I complimented a fellow marcher on her excellent sign, and we got to talking about the action and what else we were setting aside from our busy lives to participate. I asked what brought her out, in her walking cast boot, and she replied simply, “Activism is my self-care.”
Deep inside, I heard the resounding chime of the Bell of Truth, because I agreed so strongly with that statement. Activism is my self-care too. That’s true despite the physical toll that direct actions have on my thoroughly unreliable body; I would spend Sunday in bed recovering from Saturday’s events.
But as the meetings for #BlackFair and planning for other actions kicked into gear earlier that week, I noticed the immediate impact it had on my depression. The mental and social engagement of planning with old and new friends blew through that dark bank of clouds like a brisk wind. I found myself not only excited to keep building the movement, but the sunshine woke up other parts of me that had slept through the long, sad summer. I made plans to pick up some cloth to make crafts for friends; I opened files for the book I’m writing and started building sandcastles of plot again.
Community organizing in the movement is good for me in other ways, too. I don’t really just attend demonstrations as one of the crowd anymore—I’d much rather put on my oh-so-stylish neon vest and work to keep people safe and supported as they take part in the action. This is one of the few things I will admit to being good at, that gives me any sense of pride in my competence and skill.
I like to joke that, “I don’t marshal; I mother.” That’s more true than people realize. I don’t just come ready to redirect traffic or crowds, I come with the Mom Bag loaded for bear: full first-aid jump kit, snacks and drinks, tissues, sunscreen, even bubbles for the little (or not-so-little) ones. It takes all lanes of my busy, pattern-seeking, autistic brain occupied to be constantly scanning the crowd and the environment for potential hazards and those needing help. And solving problems big and small—from checking in with mobility-challenged participants to de-escalating people seeking to disrupt the demonstration—gives me the feeling of protecting and emotionally supporting my Beloved Community.
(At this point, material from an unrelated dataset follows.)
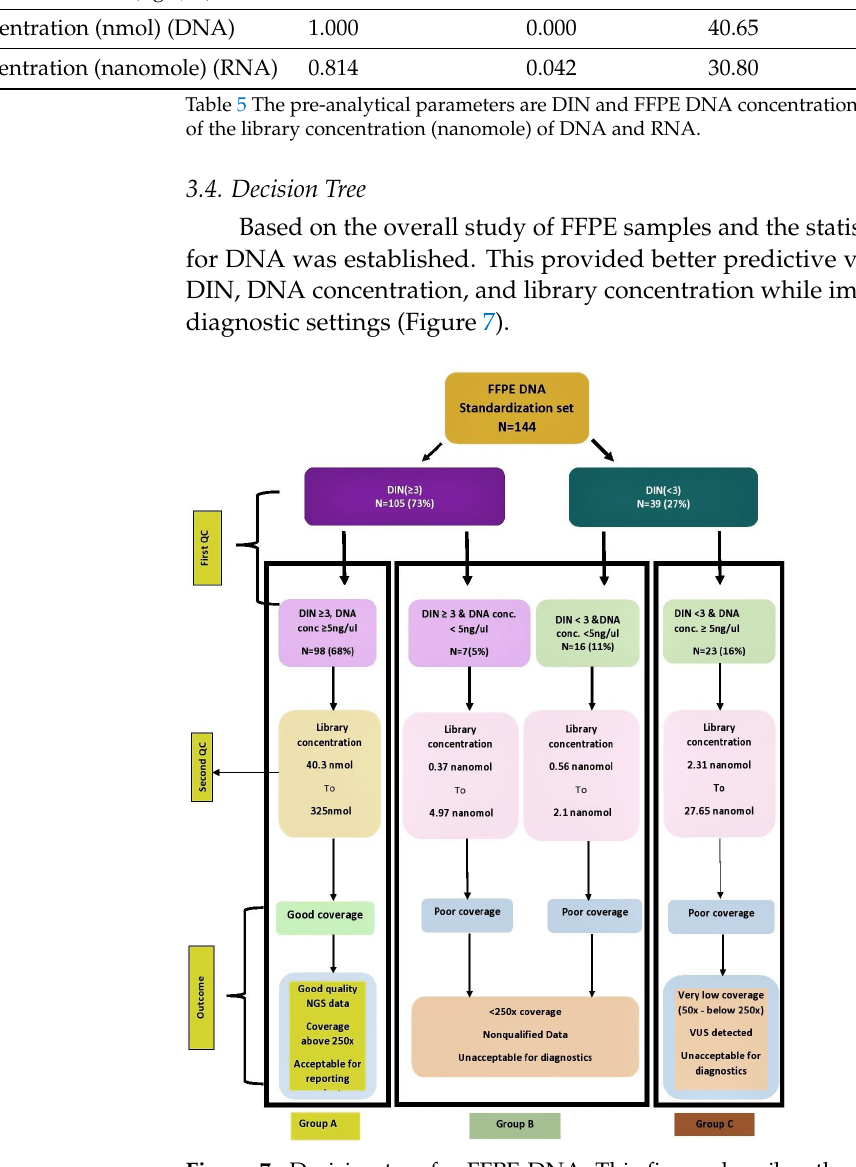
Table 5. The cut-off value of pre-analytical and post-analytical parameters for FFPE DNA and RNA. Area under Curve Parameters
And I laugh with joy when I see people really getting into a chant, or when we’ve got a sound system on the back of a truck to pump out the jams for a dance party in the middle of an intersection. I see them participating with their whole bodies and souls in acts that center marginalized people and help them take up that space and sound on the planet to which each of us is entitled. It fills me up with powerful hope for the future, and energizes me to create more of those spaces that so strongly affirm every person’s beauty and dignity.
But I realized that I haven’t been IN those spaces for many months now, maybe years. I run the edges, solve problems, help where needed, which is so absorbing that, when I see photos after the fact, I don’t even have any memories of people doing those things. I don’t always get to link hands with everyone and participate in the powerful chant by Assata Shakur that reminds us of our duty to fight for freedom, to love and protect one another. And when “Alright” by Kendrick Lamar starts blasting from the speakers and everyone dances, I’m usually standing stock still in a crosswalk. Last time this happened, I faced down a muscle car driven by an angry white dude who hit the gas three blocks away, to screech from 45 mph down to zero only six inches away from my shins, looking me in the eyes the whole time.
I hope nobody in that circle of wild, glorious dance really noticed that car, or even me. I hope the music and empowerment blinded them to everything but the other beautiful faces in that crowd. I hope the people I help when I marshal only remember someone kind, not my face, not even my hair.
But I’m not sure if I’ll ever feel missed or wanted in those crowds. And I’m not sure if who I am—the depression, the self-esteem, the knowledge that I’m not who the movement is for (or should be about)—is even capable of dancing to the words “We gonna be alright.” I’m not sure what this movement would mean to me if I could.